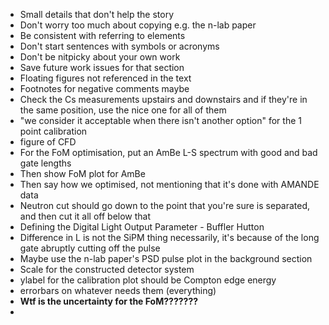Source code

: - Small details that don't help the story
- Don't worry too much about copying e.g. the n-lab paper
- Be consistent with referring to elements
- Don't start sentences with symbols or acronyms
- Don't be nitpicky about your own work
- Save future work issues for that section
- Floating figures not referenced in the text
- Footnotes for negative comments maybe
- Check the Cs measurements upstairs and downstairs and if they're in the same position, use the nice one for all of them
- "we consider it acceptable when there isn't another option" for the 1 point calibration
- figure of CFD
- For the FoM optimisation, put an AmBe L-S spectrum with good and bad gate lengths
- Then show FoM plot for AmBe
- Then say how we optimised, not mentioning that it's done with AMANDE data
- Neutron cut should go down to the point that you're sure is separated, and then cut it all off below that
- Defining the Digital Light Output Parameter - Buffler Hutton
- Difference in L is not the SiPM thing necessarily, it's because of the long gate abruptly cutting off the pulse
- Maybe use the n-lab paper's PSD pulse plot in the background section
- Scale for the constructed detector system
- ylabel for the calibration plot should be Compton edge energy
- errorbars on whatever needs them (everything)
- **Wtf is the uncertainty for the FoM???????**
- 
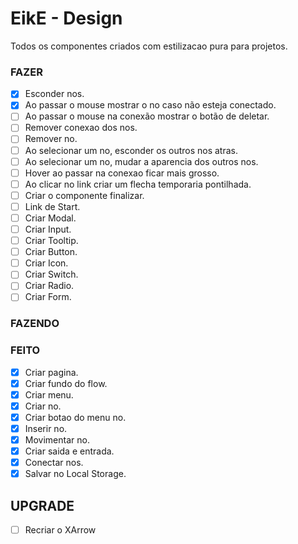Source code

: # EikE - Design

Todos os componentes criados com estilizacao pura para projetos.

### FAZER

- [x] Esconder nos.
- [x] Ao passar o mouse mostrar o no caso não esteja conectado.
- [ ] Ao passar o mouse na conexão mostrar o botão de deletar.
- [ ] Remover conexao dos nos.
- [ ] Remover no.
- [ ] Ao selecionar um no, esconder os outros nos atras.
- [ ] Ao selecionar um no, mudar a aparencia dos outros nos.
- [ ] Hover ao passar na conexao ficar mais grosso.
- [ ] Ao clicar no link criar um flecha temporaria pontilhada.
- [ ] Criar o componente finalizar.
- [ ] Link de Start.
- [ ] Criar Modal.
- [ ] Criar Input.
- [ ] Criar Tooltip.
- [ ] Criar Button.
- [ ] Criar Icon.
- [ ] Criar Switch.
- [ ] Criar Radio.
- [ ] Criar Form.

### FAZENDO

### FEITO

- [x] Criar pagina.
- [x] Criar fundo do flow.
- [x] Criar menu.
- [x] Criar no.
- [x] Criar botao do menu no.
- [x] Inserir no.
- [x] Movimentar no.
- [x] Criar saida e entrada.
- [x] Conectar nos.
- [x] Salvar no Local Storage.

## UPGRADE

- [ ] Recriar o XArrow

** EXERCISE OBJECTIVE **
Render each line of the data above as an entry in one numbered list, dropping blank lines and leaving the pictures out.

** SOLUTION TO THIS EXERCISE **
1. Source code
2. : - Small details that don't help the story
3. - Don't worry too much about copying e.g. the n-lab paper
4. - Be consistent with referring to elements
5. - Don't start sentences with symbols or acronyms
6. - Don't be nitpicky about your own work
7. - Save future work issues for that section
8. - Floating figures not referenced in the text
9. - Footnotes for negative comments maybe
10. - Check the Cs measurements upstairs and downstairs and if they're in the same position, use the nice one for all of them
11. - "we consider it acceptable when there isn't another option" for the 1 point calibration
12. - figure of CFD
13. - For the FoM optimisation, put an AmBe L-S spectrum with good and bad gate lengths
14. - Then show FoM plot for AmBe
15. - Then say how we optimised, not mentioning that it's done with AMANDE data
16. - Neutron cut should go down to the point that you're sure is separated, and then cut it all off below that
17. - Defining the Digital Light Output Parameter - Buffler Hutton
18. - Difference in L is not the SiPM thing necessarily, it's because of the long gate abruptly cutting off the pulse
19. - Maybe use the n-lab paper's PSD pulse plot in the background section
20. - Scale for the constructed detector system
21. - ylabel for the calibration plot should be Compton edge energy
22. - errorbars on whatever needs them (everything)
23. - **Wtf is the uncertainty for the FoM???????**
24. - 
25. Source code
26. : # EikE - Design
27. Todos os componentes criados com estilizacao pura para projetos.
28. ### FAZER
29. - [x] Esconder nos.
30. - [x] Ao passar o mouse mostrar o no caso não esteja conectado.
31. - [ ] Ao passar o mouse na conexão mostrar o botão de deletar.
32. - [ ] Remover conexao dos nos.
33. - [ ] Remover no.
34. - [ ] Ao selecionar um no, esconder os outros nos atras.
35. - [ ] Ao selecionar um no, mudar a aparencia dos outros nos.
36. - [ ] Hover ao passar na conexao ficar mais grosso.
37. - [ ] Ao clicar no link criar um flecha temporaria pontilhada.
38. - [ ] Criar o componente finalizar.
39. - [ ] Link de Start.
40. - [ ] Criar Modal.
41. - [ ] Criar Input.
42. - [ ] Criar Tooltip.
43. - [ ] Criar Button.
44. - [ ] Criar Icon.
45. - [ ] Criar Switch.
46. - [ ] Criar Radio.
47. - [ ] Criar Form.
48. ### FAZENDO
49. ### FEITO
50. - [x] Criar pagina.
51. - [x] Criar fundo do flow.
52. - [x] Criar menu.
53. - [x] Criar no.
54. - [x] Criar botao do menu no.
55. - [x] Inserir no.
56. - [x] Movimentar no.
57. - [x] Criar saida e entrada.
58. - [x] Conectar nos.
59. - [x] Salvar no Local Storage.
60. ## UPGRADE
61. - [ ] Recriar o XArrow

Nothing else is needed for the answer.